Additional hydrodissection with a good hydrodissection cannula is your friend. Stubborn epinuclear plate - hydrodissect, stubborn soft lens material (SLM) - hydrodissect, nucleus not rotating - hydrodissect, posterior capsular plaque – careful, gentle, aimed hydrodissect! I have before used a roughened aspiration tip and gently polished straight through the posterior capsule and I aspirated on calcific stubborn SLM only to watch the zones give up. The reflective learning is quite clear and somewhat repetitive – hydrodissect more! You really can’t do a lot wrong with a gentle squirt of balance salt solution (BSS).

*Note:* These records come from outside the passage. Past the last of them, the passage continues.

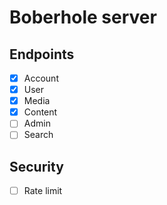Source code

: # Boberhole server

## Endpoints
- [X] Account
- [X] User
- [X] Media
- [X] Content
- [ ] Admin
- [ ] Search

## Security
- [ ] Rate limit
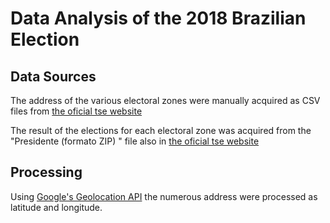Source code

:# Data Analysis of the 2018 Brazilian Election

## Data Sources
The address of the various electoral zones were manually acquired as CSV files from [the oficial tse website](http://www.tse.jus.br/eleitor/servicos/cartorios-e-zonas-eleitorais/pesquisa-a-zonas-eleitorais)

The result of the elections for each electoral zone was acquired from the "Presidente (formato ZIP) " file also in [the oficial tse website](http://www.tse.jus.br/hotsites/pesquisas-eleitorais/resultados_anos/votacao/votacao_secao_eleitoral_2018.html)

## Processing
Using [Google's Geolocation API](https://developers.google.com/maps/documentation/geolocation/intro) the numerous address were processed as latitude and longitude.


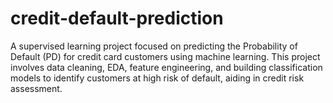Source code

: # credit-default-prediction
A supervised learning project focused on predicting the Probability of Default (PD) for credit card customers using machine learning. This project involves data cleaning, EDA, feature engineering, and building classification models to identify customers at high risk of default, aiding in credit risk assessment.
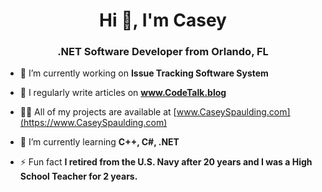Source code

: <h1 align="center">Hi 👋, I'm Casey</h1>
<h3 align="center">.NET Software Developer from Orlando, FL</h3>

- 🔭 I’m currently working on **Issue Tracking Software System**

- 📝 I regularly write articles on **www.CodeTalk.blog**

- 👨‍💻 All of my projects are available at [www.CaseySpaulding.com](https://www.CaseySpaulding.com)

- 🌱 I’m currently learning **C++, C#, .NET**

- ⚡ Fun fact **I retired from the U.S. Navy after 20 years and I was a High School Teacher for 2 years.**

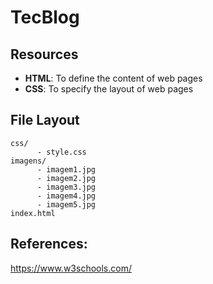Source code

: <h1>TecBlog</h1>

## Resources

* <b>HTML</b>: To define the content of web pages
* <b>CSS</b>: To specify the layout of web pages

## File Layout
    css/                     
          - style.css
    imagens/                     
          - imagem1.jpg
          - imagem2.jpg
          - imagem3.jpg
          - imagem4.jpg
          - imagem5.jpg
    index.html
    
## References:
https://www.w3schools.com/
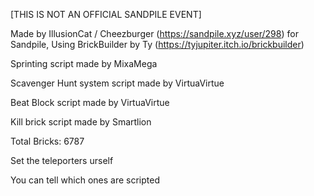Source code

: [THIS IS NOT AN OFFICIAL SANDPILE EVENT]

Made by IllusionCat / Cheezburger (https://sandpile.xyz/user/298) for Sandpile, Using BrickBuilder by Ty (https://tyjupiter.itch.io/brickbuilder)

Sprinting script made by MixaMega

Scavenger Hunt system script made by VirtuaVirtue

Beat Block script made by VirtuaVirtue

Kill brick script made by Smartlion

Total Bricks: 6787

Set the teleporters urself

You can tell which ones are scripted
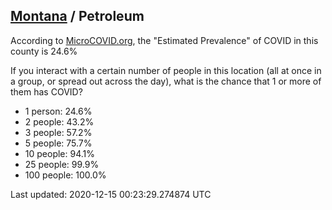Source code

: 
## [Montana](/united-states/montana) / Petroleum

According to [MicroCOVID.org](http://microcovid.org),
the "Estimated Prevalence" of COVID in this county is 24.6%

If you interact with a certain number of people in this location
(all at once in a group, or spread out across the day), what is the chance that
1 or more of them has COVID?

- 1 person: 24.6%
- 2 people: 43.2%
- 3 people: 57.2%
- 5 people: 75.7%
- 10 people: 94.1%
- 25 people: 99.9%
- 100 people: 100.0%

Last updated: 2020-12-15 00:23:29.274874 UTC
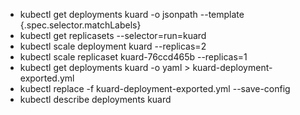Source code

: * kubectl get deployments kuard -o jsonpath --template {.spec.selector.matchLabels}
* kubectl get replicasets --selector=run=kuard
* kubectl scale deployment kuard --replicas=2
* kubectl scale replicaset kuard-76ccd465b --replicas=1
* kubectl get deployments kuard  -o yaml > kuard-deployment-exported.yml
* kubectl replace -f kuard-deployment-exported.yml --save-config
* kubectl describe deployments kuard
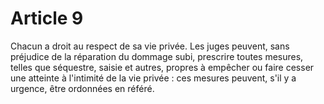 # Article 9

Chacun a droit au respect de sa vie privée.   Les juges peuvent, sans préjudice de la réparation du dommage subi, prescrire toutes mesures, telles que séquestre, saisie et autres, propres à empêcher ou faire cesser une atteinte à l'intimité de la vie privée : ces mesures peuvent, s'il y a urgence, être ordonnées en référé.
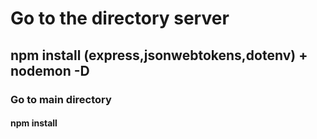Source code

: # Go to the directory server 
## npm install      (express,jsonwebtokens,dotenv) + nodemon -D 

### Go to main directory
#### npm install 
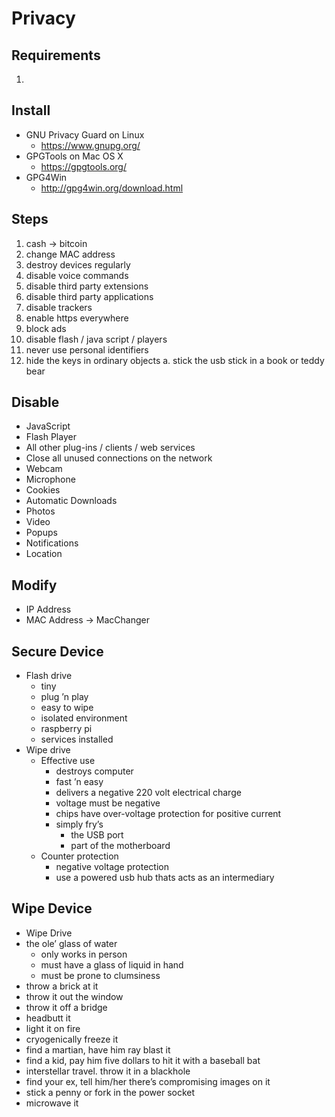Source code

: # Privacy

## Requirements

1.

## Install

- GNU Privacy Guard on Linux
  - https://www.gnupg.org/
- GPGTools on Mac OS X
  - https://gpgtools.org/
- GPG4Win
  - http://gpg4win.org/download.html

## Steps

1. cash -> bitcoin
2. change MAC address
3. destroy devices regularly
4. disable voice commands
5. disable third party extensions
6. disable third party applications
7. disable trackers
8. enable https everywhere
9. block ads
10. disable flash / java script / players
11. never use personal identifiers
12. hide the keys in ordinary objects a. stick the usb stick in a book or teddy
    bear

## Disable

- JavaScript
- Flash Player
- All other plug-ins / clients / web services
- Close all unused connections on the network
- Webcam
- Microphone
- Cookies
- Automatic Downloads
- Photos
- Video
- Popups
- Notifications
- Location

## Modify

- IP Address
- MAC Address -> MacChanger

## Secure Device

- Flash drive
  - tiny
  - plug ’n play
  - easy to wipe
  - isolated environment
  - raspberry pi
  - services installed
- Wipe drive
  - Effective use
    - destroys computer
    - fast ’n easy
    - delivers a negative 220 volt electrical charge
    - voltage must be negative
    - chips have over-voltage protection for positive current
    - simply fry’s
      - the USB port
      - part of the motherboard
  - Counter protection
    - negative voltage protection
    - use a powered usb hub thats acts as an intermediary

## Wipe Device

- Wipe Drive
- the ole’ glass of water
  - only works in person
  - must have a glass of liquid in hand
  - must be prone to clumsiness
- throw a brick at it
- throw it out the window
- throw it off a bridge
- headbutt it
- light it on fire
- cryogenically freeze it
- find a martian, have him ray blast it
- find a kid, pay him five dollars to hit it with a baseball bat
- interstellar travel. throw it in a blackhole
- find your ex, tell him/her there’s compromising images on it
- stick a penny or fork in the power socket
- microwave it
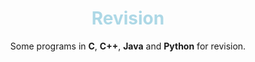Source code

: <div align="center">
<h1 style="color: lightblue">Revision</h1>
<p>Some programs in <b>C</b>, <b>C++</b>, <b>Java</b> and <b>Python</b> for revision.</p>
</div>
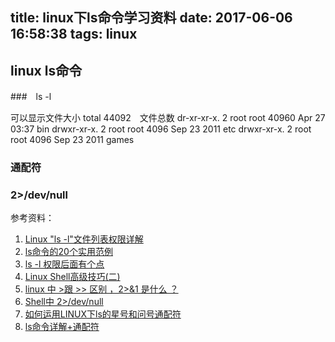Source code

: title: linux下ls命令学习资料
date: 2017-06-06 16:58:38
tags: linux
---

## linux ls命令

###　ls -l

可以显示文件大小
total 44092　文件总数
dr-xr-xr-x.   2 root root    40960 Apr 27 03:37 bin
drwxr-xr-x.   2 root root     4096 Sep 23  2011 etc
drwxr-xr-x.   2 root root     4096 Sep 23  2011 games

### 通配符

### 2>/dev/null
参考资料：
1. [Linux "ls -l"文件列表权限详解](http://blog.csdn.net/jenminzhang/article/details/9816853)
2. [ls命令的20个实用范例](https://linux.cn/article-2535-1.html)
3. [ls -l 权限后面有个点](http://blog.chinaunix.net/uid-14735472-id-3359580.html?_t=t)
4. [Linux Shell高级技巧(二)](https://www.cnblogs.com/stephen-liu74/archive/2011/12/26/2272814.html)
5. [linux 中 >跟 >> 区别 ，2>&1 是什么 ？](https://blog.csdn.net/junge1545/article/details/80838554)
6. [Shell中 2>/dev/null](https://blog.csdn.net/gramdog/article/details/80374119)
7. [如何运用LINUX下ls的星号和问号通配符](https://jingyan.baidu.com/article/5553fa8286897a65a23934ed.html)
8. [ls命令详解+通配符](https://blog.csdn.net/xiang_shao344/article/details/82222348)
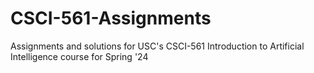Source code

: # CSCI-561-Assignments
Assignments and solutions for USC's CSCI-561 Introduction to Artificial Intelligence course for Spring '24
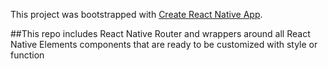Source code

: This project was bootstrapped with [Create React Native App](https://github.com/react-community/create-react-native-app).

##This repo includes React Native Router and wrappers around all React Native Elements components that are ready to be customized with style or function

#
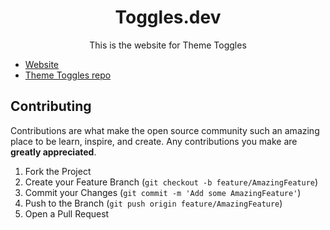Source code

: <div align="center">
<h1 >Toggles.dev</h1>
  <p>This is the website for Theme Toggles</p>  
</h1>
</div>

* [Website](https://toggles.dev)
* [Theme Toggles repo](https://github.com/AlfieJones/theme-toggles)

## Contributing

Contributions are what make the open source community such an amazing place to be learn, inspire, and create. Any contributions you make are **greatly appreciated**.

1. Fork the Project
2. Create your Feature Branch (`git checkout -b feature/AmazingFeature`)
3. Commit your Changes (`git commit -m 'Add some AmazingFeature'`)
4. Push to the Branch (`git push origin feature/AmazingFeature`)
5. Open a Pull Request
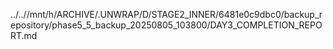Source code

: ../..//mnt/h/ARCHIVE/.UNWRAP/D/STAGE2_INNER/6481e0c9dbc0/backup_repository/phase5_5_backup_20250805_103800/DAY3_COMPLETION_REPORT.md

Mind you, be careful and always make sure the cannula is screwed onto the syringe properly to avoid firing it off.
My next tip is regarding the placement of modern flexible pliable one piece IOLS. It is galling to perform a beautiful lens removal, gaze upon the pristine clear bag and bright red reflex and then push in an IOL, only to see it sink or displace the bag. Most of the lenses have a subtle way of placing optimally. Most importantly, they don’t require rotating.
They also don’t need to be forced into the bag in one movement. The haptic / optic junctions are very flexible. Gentle downward pressure at the junction with the viscoelastic cannula or with the aspiration tip will allow you to ballot the haptic into the bag. You can see the haptic edge sweep down past the CCC edge into the capsular bag, gently and easily. With this technique you can avoid the aforementioned issues.